Prior to October of 2015, MDOC paid some county jails — including facilities in Clay and Monroe counties — to house non-violent offenders. As part of a joint state-county work program, the offenders would serve their prison sentences in county jails while doing unpaid labor for the local governments, according to Grace Simmons Fisher, communications director with MDOC.
In October, due to budget restraints, MDOC Commissioner Marshall Fisher announced that the department would no longer pay counties to house state inmates.
Local officials told The Dispatch the loss of revenue has not forced any county jail jobs to be cut in the Golden Triangle — yet.
Jails in Noxubee and Lowndes counties do not currently house state inmates.
Jails in Clay and Monroe counties both house state inmates convicted of non-violent crimes. Until last October, the counties were paid to house the inmates. Now the state pays for prisoners’ health care, but not housing, according to Clay County Sheriff Eddie Scott and Monroe County Sheriff Cecil Cantrell.
“Most of these guys are in jail on some type of drug charge or forgery or something like that. Non-violent crimes,” Scott said. “We don’t put anybody out there that’s got a violent charge without an armed guard. … We have several programs that we offer these guys trying to get them ready for re-entry.”

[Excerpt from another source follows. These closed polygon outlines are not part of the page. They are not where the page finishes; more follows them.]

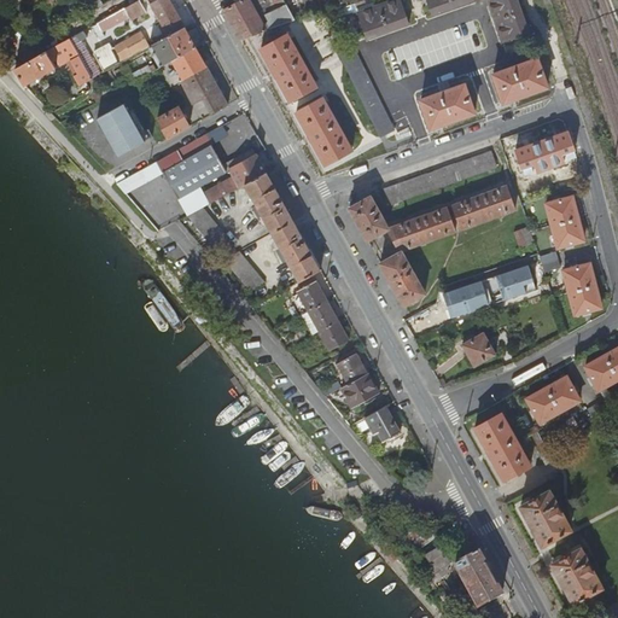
[(79,0),(85,11),(100,1),(99,0),(79,0)]
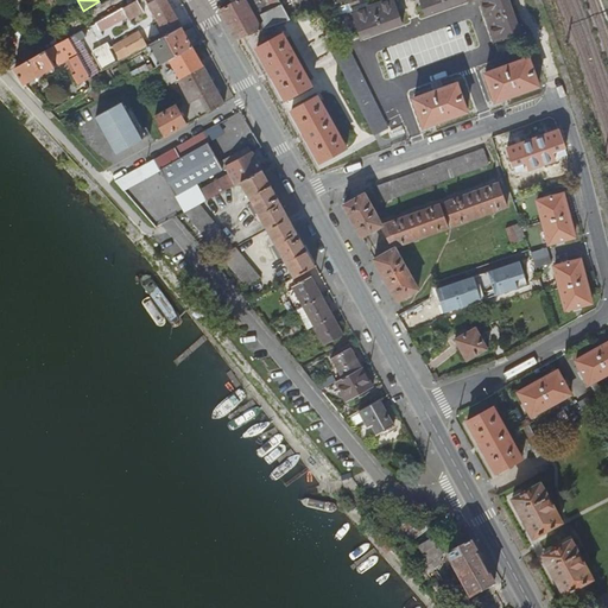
[(143,0),(138,0),(124,8),(130,21),(144,13),(138,2),(143,0)]
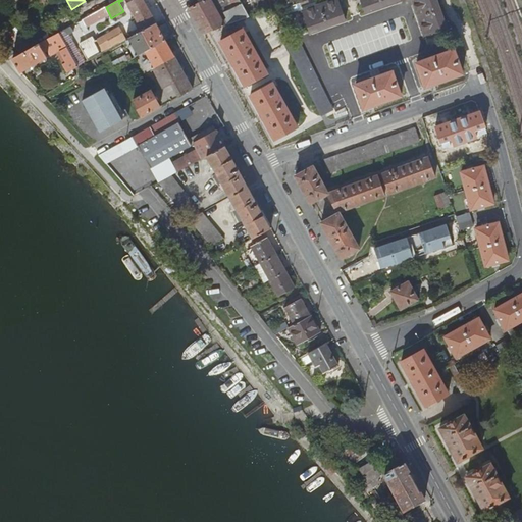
[(134,37),(156,24),(142,0),(134,0),(126,4),(137,22),(134,24),(136,28),(139,25),(140,29),(133,33),(134,37)]
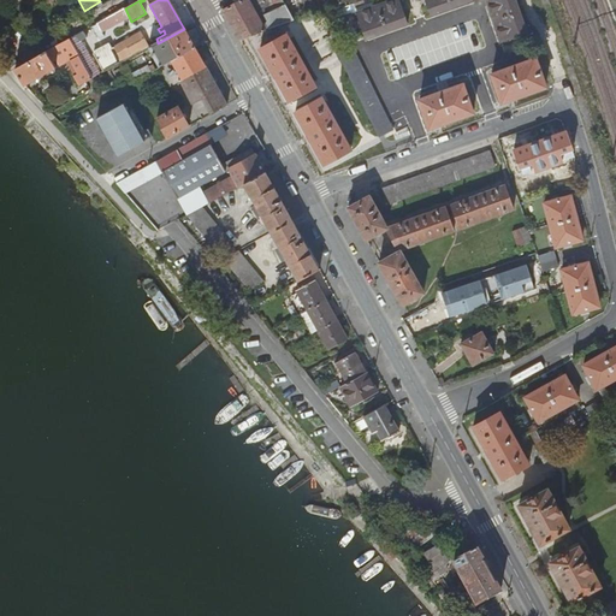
[(241,0),(221,11),(238,40),(294,21),(282,0),(272,0),(278,9),(258,19),(255,15),(266,9),(261,0),(241,0)]
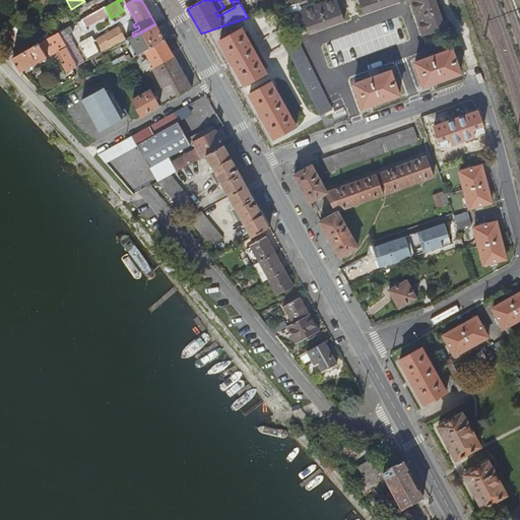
[(230,0),(220,0),(224,7),(215,12),(217,16),(235,7),(230,0)]
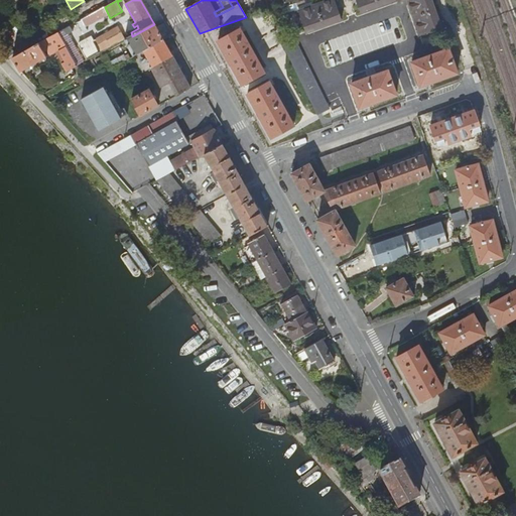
[(305,32),(341,20),(334,0),(329,0),(298,11),(305,32)]
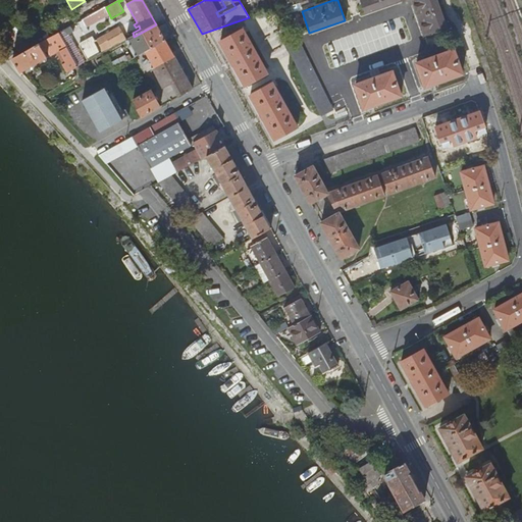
[(359,0),(364,13),(401,1),(400,0),(359,0)]
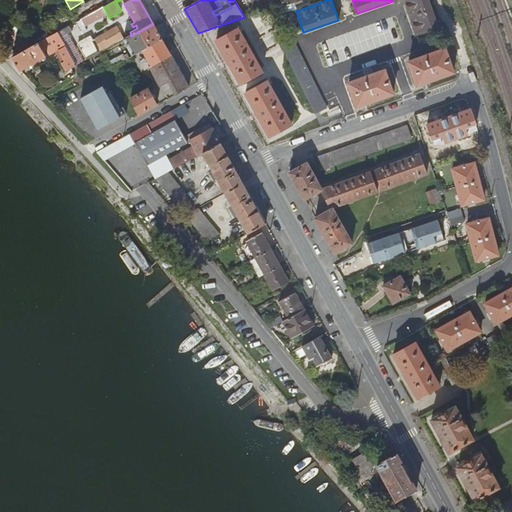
[(437,28),(427,0),(406,0),(404,1),(416,36),(437,28)]
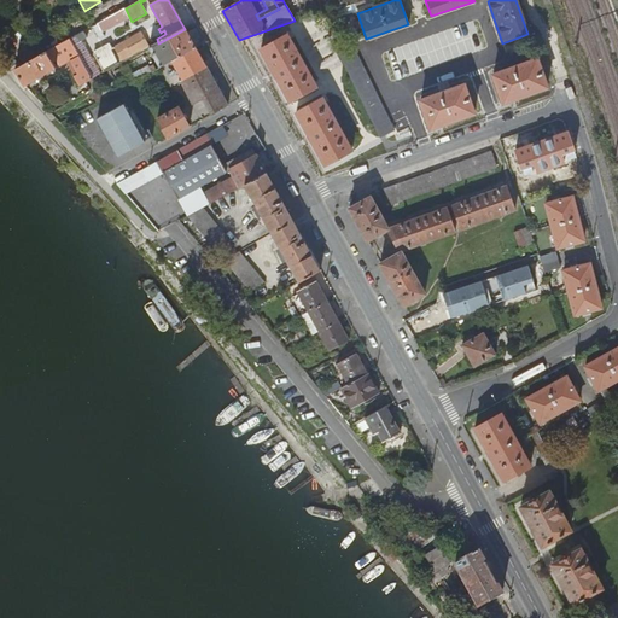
[(120,11),(97,24),(100,31),(123,18),(120,11)]
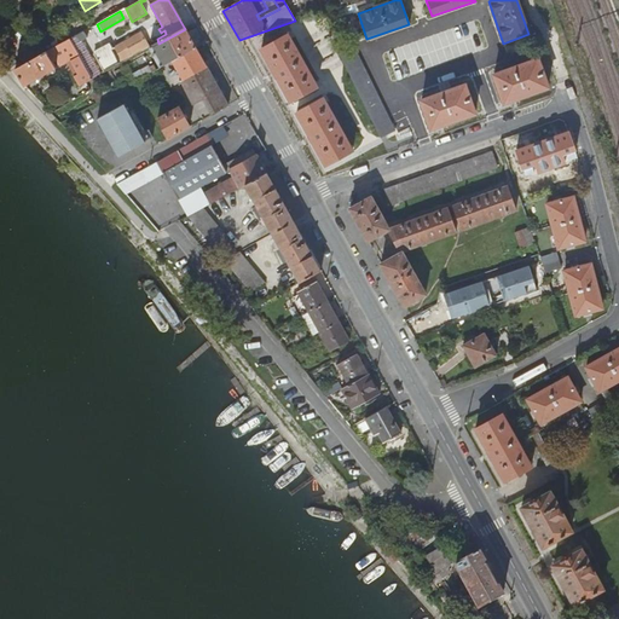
[(172,61),(195,47),(185,29),(158,44),(149,48),(160,68),(172,61)]
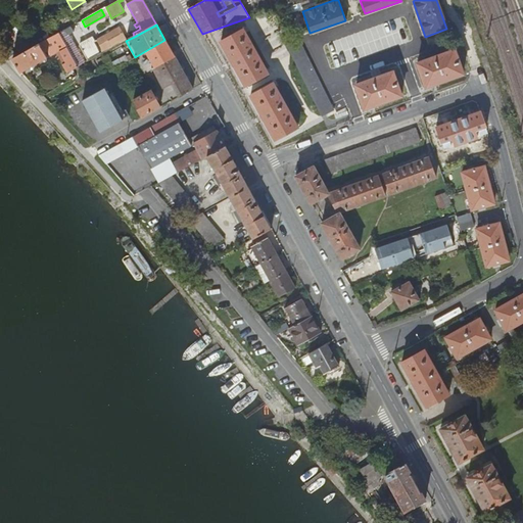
[(100,52),(124,38),(119,29),(95,43),(100,52)]
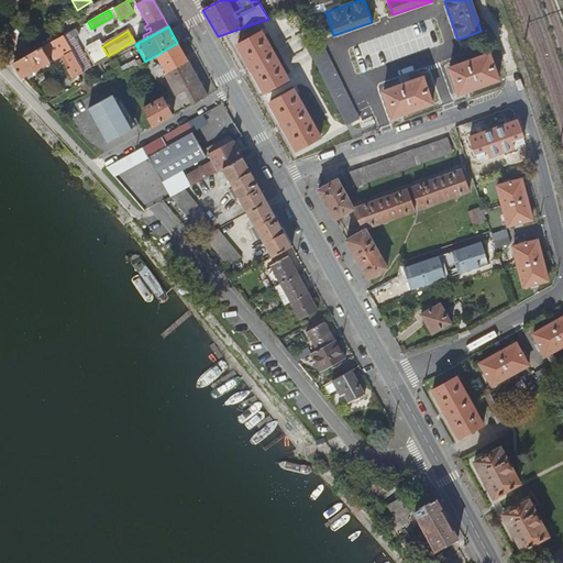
[(261,31),(238,44),(264,92),(288,79),(261,31)]
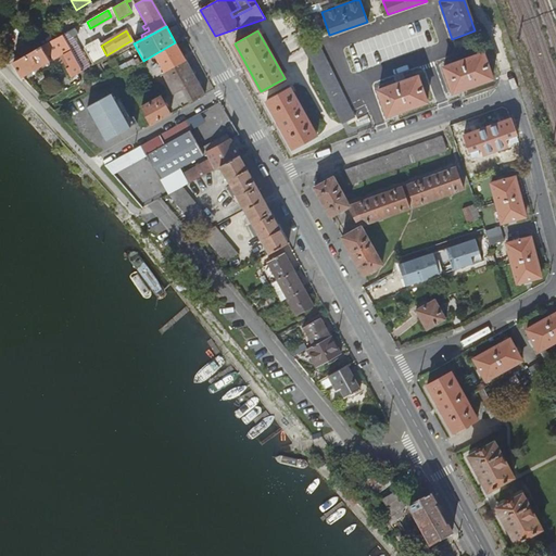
[(62,35),(83,72),(89,68),(73,38),(71,39),(67,33),(62,35)]
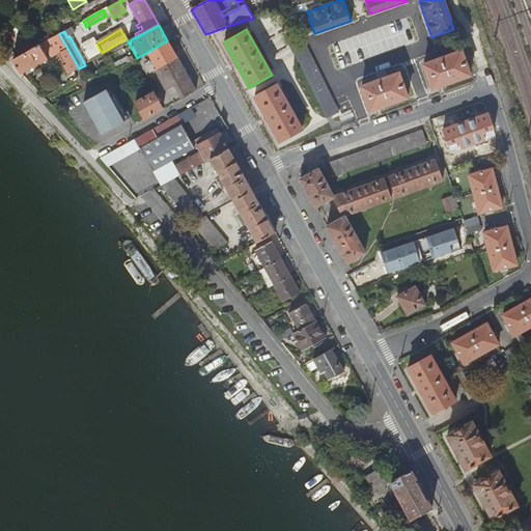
[(67,75),(74,72),(79,68),(59,33),(14,59),(21,74),(49,59),(46,54),(57,47),(66,64),(63,66),(67,75)]
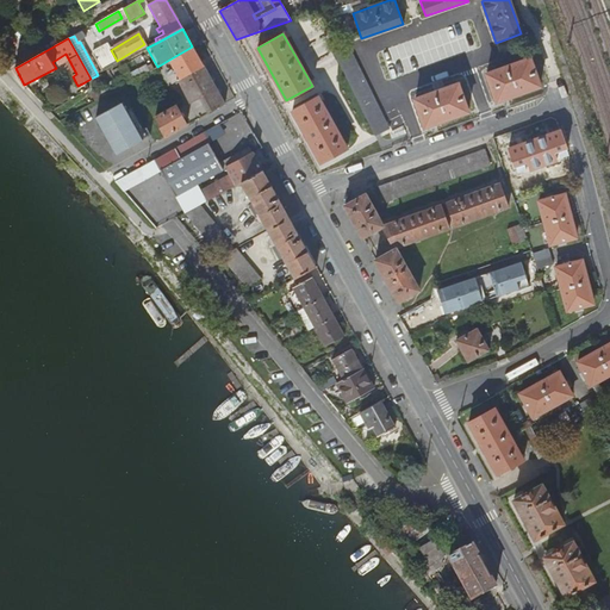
[(375,137),(385,132),(390,130),(349,43),(344,45),(334,50),(375,137)]
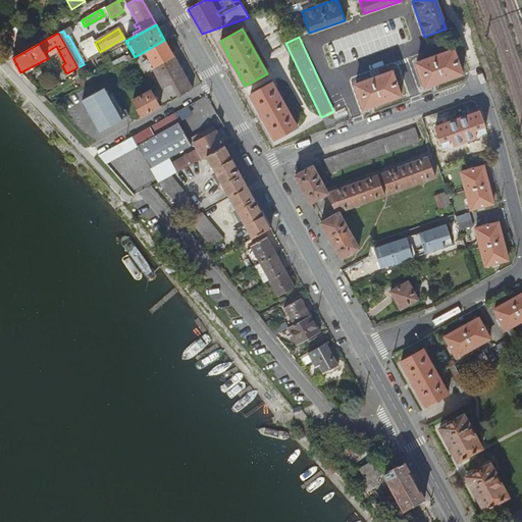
[(151,69),(173,56),(164,40),(145,51),(151,62),(144,67),(146,71),(151,69)]
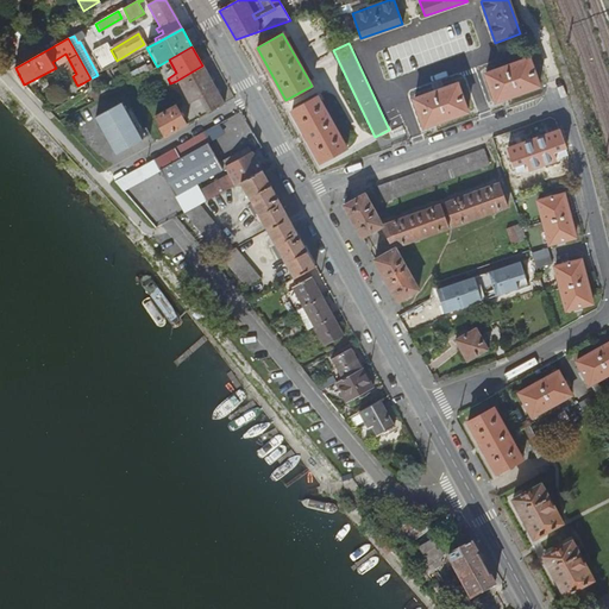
[(495,101),(539,86),(529,58),(502,68),(498,58),(482,64),(495,101)]
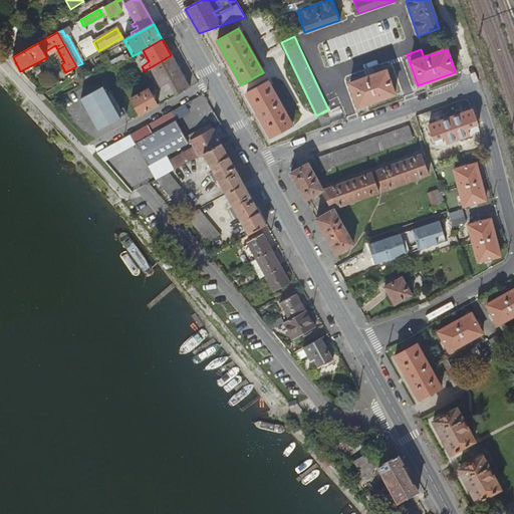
[(176,95),(189,88),(171,55),(149,68),(160,88),(169,82),(176,95)]
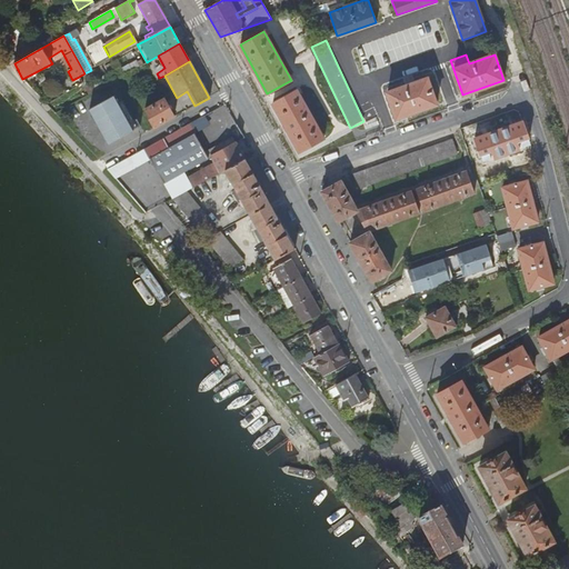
[(396,119),(437,103),(428,78),(387,93),(396,119)]
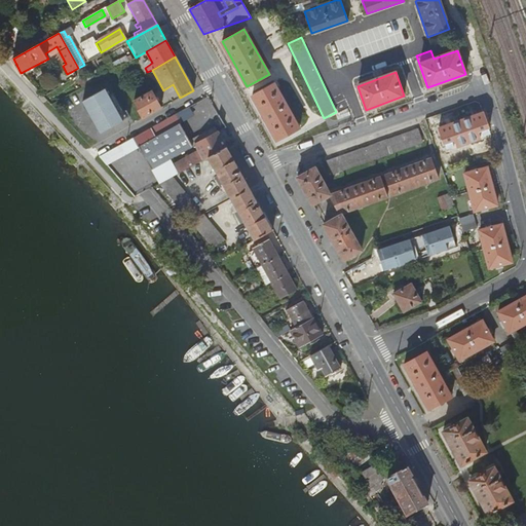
[(78,81),(82,88),(88,84),(84,78),(78,81)]
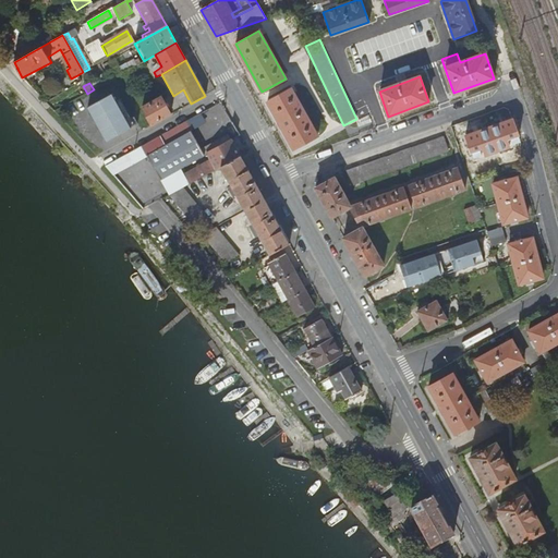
[(317,135),(291,88),(267,101),(293,148),(317,135)]
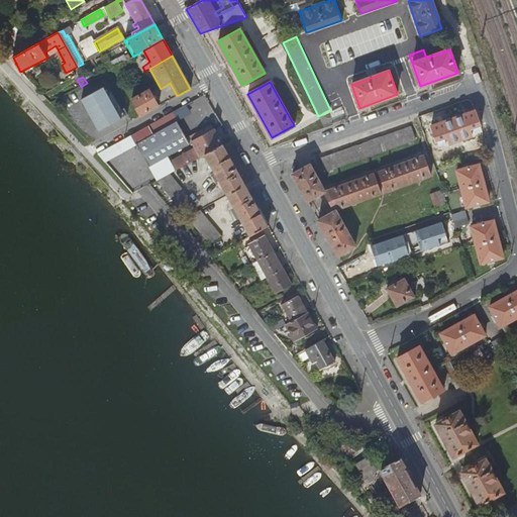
[(108,94),(104,87),(81,100),(98,130),(121,118),(108,94)]
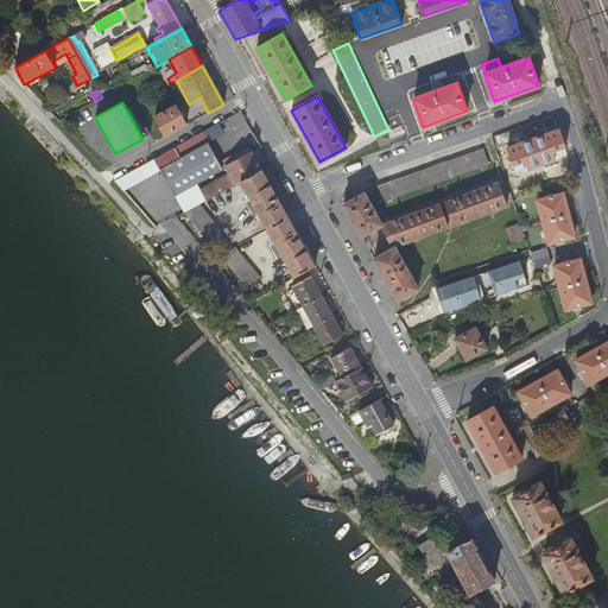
[(187,125),(176,106),(154,118),(165,137),(187,125)]
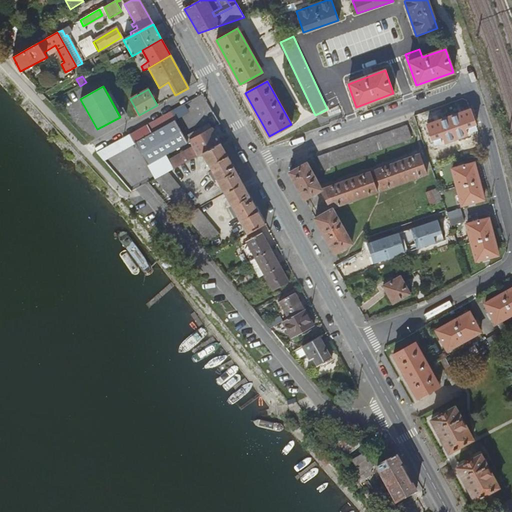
[(109,91),(107,93),(120,117),(123,115),(109,91)]
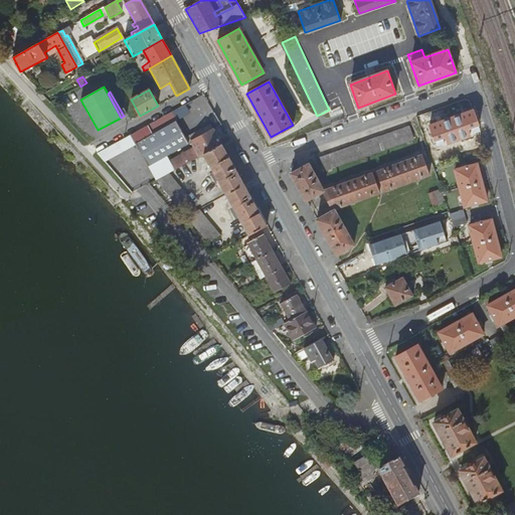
[(480,131),(473,110),(428,126),(436,147),(445,144),(443,137),(445,136),(447,143),(469,135),(467,129),(470,128),(471,134),(480,131)]
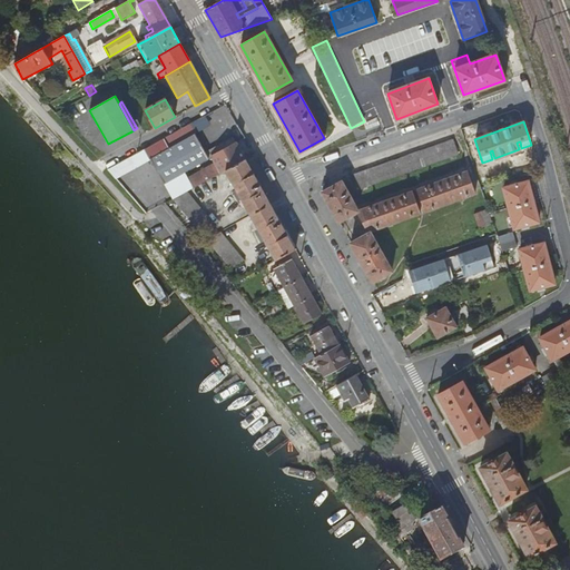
[(207,158),(193,135),(149,159),(163,183),(207,158)]
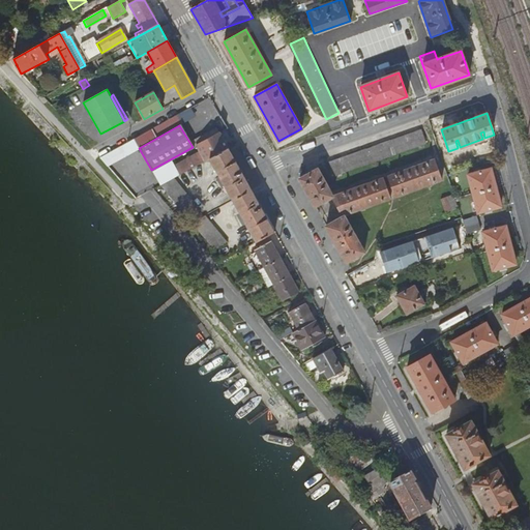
[(333,175),(425,143),(420,129),(328,162),(333,175)]
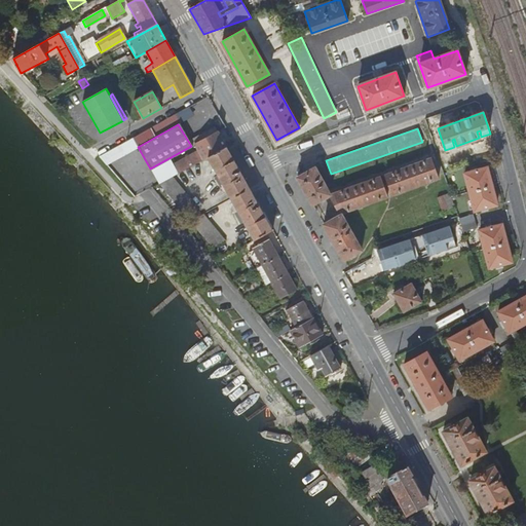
[(183,158),(188,167),(207,157),(225,147),(216,132),(194,144),(197,151),(183,158)]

Even with the change in MDOC policy, housing state inmates is still a better deal for the county than sending them back to the state, Cantrell said. It costs about $20 per inmate per day to keep them in the Monroe County Work Center, which is an extension of the Monroe County Detention Center. The labor those inmates provide is labor the county would have to pay for itself if the prisoners were in state prisons, according to Cantrell.
“(The) county can’t go and hire a person to work for $20 a day,” Cantrell said.
He added that the lack of funding hasn’t cost the county any jobs for the moment. The same is the case in Clay County, according to Scott, though he added that in six months that might not be the case. The numbers of his state prisoners is already lower than it was before MDOC’s policy changes. Clay County is approved to house 62 state inmates. Now, it houses between 22-40.